• **RECORDS SUPPLIED**
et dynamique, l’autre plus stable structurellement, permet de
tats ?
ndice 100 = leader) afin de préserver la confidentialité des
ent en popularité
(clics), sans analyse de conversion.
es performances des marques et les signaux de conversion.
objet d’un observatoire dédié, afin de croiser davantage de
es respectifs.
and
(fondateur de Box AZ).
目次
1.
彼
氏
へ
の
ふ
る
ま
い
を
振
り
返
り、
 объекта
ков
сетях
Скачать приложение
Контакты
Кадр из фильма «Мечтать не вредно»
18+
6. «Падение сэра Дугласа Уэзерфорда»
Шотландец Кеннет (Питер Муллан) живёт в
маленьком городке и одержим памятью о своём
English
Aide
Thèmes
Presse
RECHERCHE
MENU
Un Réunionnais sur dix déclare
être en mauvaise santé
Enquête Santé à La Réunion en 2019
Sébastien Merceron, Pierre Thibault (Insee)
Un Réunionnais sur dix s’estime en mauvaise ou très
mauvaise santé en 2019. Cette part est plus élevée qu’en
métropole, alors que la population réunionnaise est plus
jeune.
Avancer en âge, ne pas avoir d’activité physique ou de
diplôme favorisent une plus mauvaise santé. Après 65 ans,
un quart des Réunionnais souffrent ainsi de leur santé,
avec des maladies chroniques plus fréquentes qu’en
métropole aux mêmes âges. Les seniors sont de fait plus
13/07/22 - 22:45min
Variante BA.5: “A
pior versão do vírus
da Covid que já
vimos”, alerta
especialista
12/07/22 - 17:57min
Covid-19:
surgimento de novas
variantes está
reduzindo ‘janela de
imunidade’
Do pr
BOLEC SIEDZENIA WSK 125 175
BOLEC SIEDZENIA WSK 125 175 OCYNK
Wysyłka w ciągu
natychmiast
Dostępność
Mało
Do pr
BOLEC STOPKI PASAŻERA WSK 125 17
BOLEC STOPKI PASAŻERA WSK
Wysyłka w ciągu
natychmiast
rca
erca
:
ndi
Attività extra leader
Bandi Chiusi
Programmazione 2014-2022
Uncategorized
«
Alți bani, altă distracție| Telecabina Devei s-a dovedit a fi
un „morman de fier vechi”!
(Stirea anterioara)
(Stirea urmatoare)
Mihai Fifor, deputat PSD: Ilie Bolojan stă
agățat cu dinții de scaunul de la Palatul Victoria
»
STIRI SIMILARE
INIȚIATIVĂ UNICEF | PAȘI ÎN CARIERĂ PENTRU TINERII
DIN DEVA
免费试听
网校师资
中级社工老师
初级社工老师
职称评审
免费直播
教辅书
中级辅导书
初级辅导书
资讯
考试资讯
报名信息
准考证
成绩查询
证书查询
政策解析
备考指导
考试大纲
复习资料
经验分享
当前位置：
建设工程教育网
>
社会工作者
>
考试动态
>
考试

• **WHAT YOU HAVE TO DO**
Report every line in the rows above that contains the string "BOLEC". Case counts, so only lines with that exact capitalization qualify.

• **ANSWER FOR THIS EXERCISE**
BOLEC SIEDZENIA WSK 125 175
BOLEC SIEDZENIA WSK 125 175 OCYNK
BOLEC STOPKI PASAŻERA WSK 125 17
BOLEC STOPKI PASAŻERA WSK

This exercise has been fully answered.